The Luddite’s fallacy is a fancy term for the ad nauseum phobia, vociferated by blue collar workers that technology will replace human jobs. Now, this really isn’t an issue, these robots are replacing jobs that no one wants. No one actually wants to dig tunnels, serve angry customers, or even drive themselves around on a quotidian basis. Basic, rule-based AI or technology has already facilitated this process in making this easier.
To some extent, this human fear of being replaced by a form of otherness more capable is indeed, true. New innovations will displace current industries as we know and see them today, as with any revolution. However, it will create industries and better standards of living in the overall long term. The occupations we see today are not the 14 hour ones in London back then that made bare wages for sustenance; seldom are there seamstresses, chimney sweepers, serfs and the like making less than a loaf of bread. They are engineers that codify these machines, yoga gurus, mindfulness speakers and consultants that shape the fabric of not only work, but one’s reality and perception of their external world.
While new positions of consequence and better standards of living are implications of human evolution in conjunction with innovation, AI and robots in question only improve the human quality of life in so much as there is a uncoupling of skill from the product produced. These are general purpose technologies such as sowing machines that now have uncoupled the time and skill-intensive finesse of sowing elaborate garments to factory workers, to ballpoint pens that now democratize the beauty of handwritten notes to all, not only the select elites in the hayday that could afford a feather-tip quill and ink.
((I personally through my investments and research sought to democratize the usage of cannabis and CBD to patients that were inundated with the abuse of opioids, and the luxury, aviation, and real estate space and continually to do so as a VC and angel investor.))
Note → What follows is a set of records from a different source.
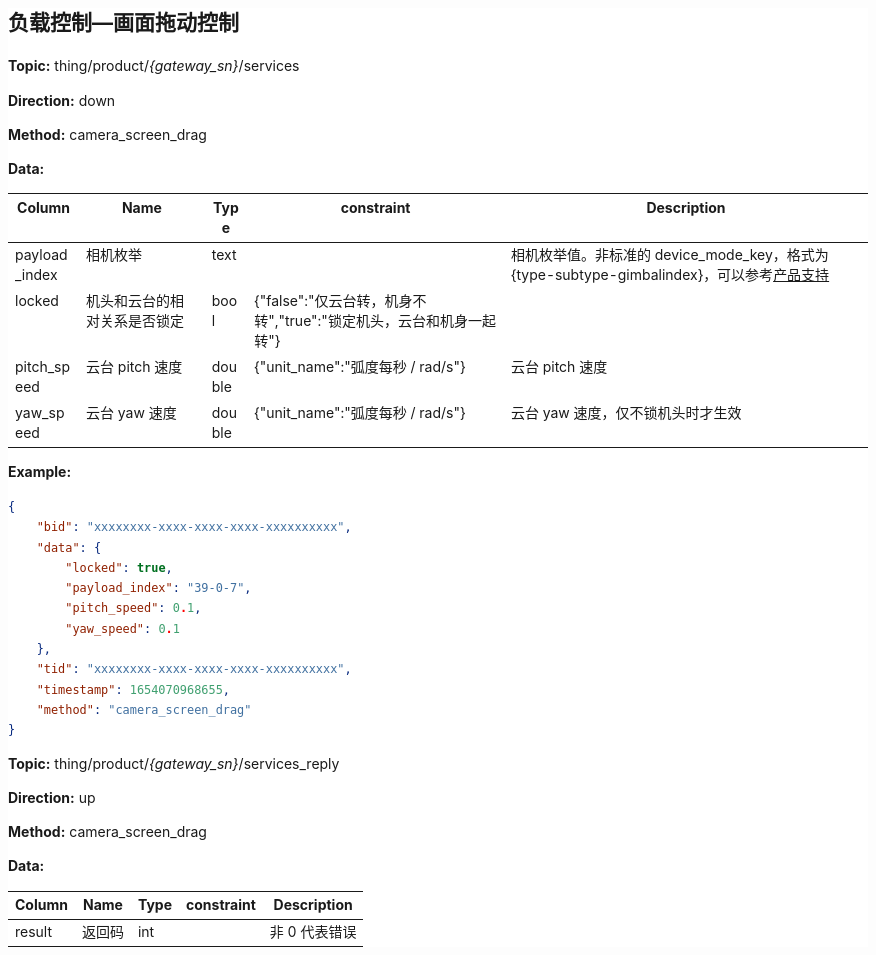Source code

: 
## 负载控制—画面拖动控制



**Topic:** thing/product/*{gateway_sn}*/services

**Direction:** down

**Method:** camera_screen_drag

**Data:**

|Column|Name|Type|constraint|Description|
|---|---|---|---|---|
|payload_index|相机枚举|text|  |相机枚举值。非标准的 device_mode_key，格式为 {type-subtype-gimbalindex}，可以参考[产品支持](https://developer.dji.com/doc/cloud-api-tutorial/cn/overview/product-support.html)|
|locked|机头和云台的相对关系是否锁定|bool| {&#34;false&#34;:&#34;仅云台转，机身不转&#34;,&#34;true&#34;:&#34;锁定机头，云台和机身一起转&#34;} ||
|pitch_speed|云台 pitch 速度|double| {&#34;unit_name&#34;:&#34;弧度每秒 / rad/s&#34;} |云台 pitch 速度|
|yaw_speed|云台 yaw 速度|double| {&#34;unit_name&#34;:&#34;弧度每秒 / rad/s&#34;} |云台 yaw 速度，仅不锁机头时才生效|


 



**Example:**
```json
{
	"bid": "xxxxxxxx-xxxx-xxxx-xxxx-xxxxxxxxxx",
	"data": {
		"locked": true,
		"payload_index": "39-0-7",
		"pitch_speed": 0.1,
		"yaw_speed": 0.1
	},
	"tid": "xxxxxxxx-xxxx-xxxx-xxxx-xxxxxxxxxx",
	"timestamp": 1654070968655,
	"method": "camera_screen_drag"
}
```



**Topic:** thing/product/*{gateway_sn}*/services_reply

**Direction:** up

**Method:** camera_screen_drag

**Data:**

|Column|Name|Type|constraint|Description|
|---|---|---|---|---|
|result|返回码|int|  |非 0 代表错误|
However, as skill-based AI is formed– programs typically made B2B or made more personalized and less general in information technology, the natural inequalities of human propensities will be exacerbated. This means that technology that serves to empower certain classes of people, such as ones that make lives of only current graphic designers easier with those with already acquired education, real estate that caters to the 1% of property managers of inherited property, edtech with those of intrinsic nimble wit, inequalities will inevitably emerge.
Instead of advocating for a rapacious coup d'etat of those more fortunate and blessed with resources other than our own, let us recognize and celebrate these differences by working with technology but instead compensating everyone equally based off of their unique talent. If universal basic income, health care and rights do not suffice, then what if it was permissible that a lawyer would be paid as much as a middle school teacher, as they both provide value in a society. Such a system would encourage individuals to treat each other with more collaboration and kindness, recognize and share our differences, and to teach us that everyone, has something of value we can learn from.
America has come to standardize an imperfect oligarchy of only old money and meritocracy in itself, which in turn has caused a culture of hatred and mudslinging. I say it is imperfect, and as a partisan to someone who came from old money and has skill sets valued by this meritocracy. However these things are not things that should be valued in human interactions, in a humane world but rather the equal opportunities and hard work involved in concordance with the diverse purview of one’s passions.
In humanity’s last shred of hope, this collaboration not only with technology but with each other is the last stand of mankind against the dark unknown ventures of the robotics and AI.